2人の護衛を連れた行商人を襲い、仕事を終えたあとだった。


護衛の腕がよくて、こちらは9人やられちまったが、俺には関係ねぇ。


この辺り、特にここから北に行けば、戦争に溢れ故郷を失った難民が、畑の野菜のように取れやがる。

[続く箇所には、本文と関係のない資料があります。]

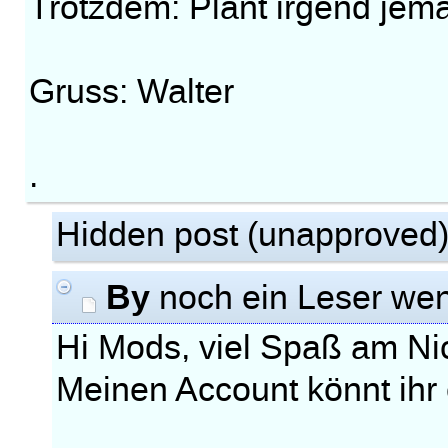
Trotzdem: Plant irgend je
Gruss: Walter
.
Hidden post (unapproved
By
noch ein Leser we
Hi Mods, viel Spaß am Ni
Meinen Account könnt ihr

国を失った騎士も、盗賊に成り下がるんだから、笑えねぇ。


だが、そんなやつらが、明日からは俺達の仲間だ。

今日9人死のうが、また野菜のように増えやがる。


そんな事を考えて、荷物を漁ってたら、ガキが2人歩いてきた。


こんな街道を歩くガキなんて、難民だろうな。


黒いローブを被ったガキと、茶色のローブを深くかぶったガキだ。

茶色い方は、巨大なリュックを背負ってる。


黒いローブの方は、見た事ねぇくれぇ綺麗な顔をしてやがった。

茶色のローブの方は、顔がよく見えねぇ。


そんなガキが、自分は盗賊だと言いやがる。

俺にも、そんな時代があったなと懐かしくなるぜ。


行き場もねぇ、未来もねぇ、でも生き抜くしかねぇ、

そんな風に、さまよってた時代だ。


あと10年生きれたら、仲間にしてやるよと思ってたら、茶色のローブが決闘を申し込んできた。


俺はバカバカしくて、相手にしなかったね。


……


その時の俺を、褒めてやりてぇ…。


俺には、黒いローブが消えたようにしか見えなかった。


茶色のローブが言ったように、こいつはバケモノだ。


10年待つなんて言わねぇ、こいつらを今、仲間にしてぇ。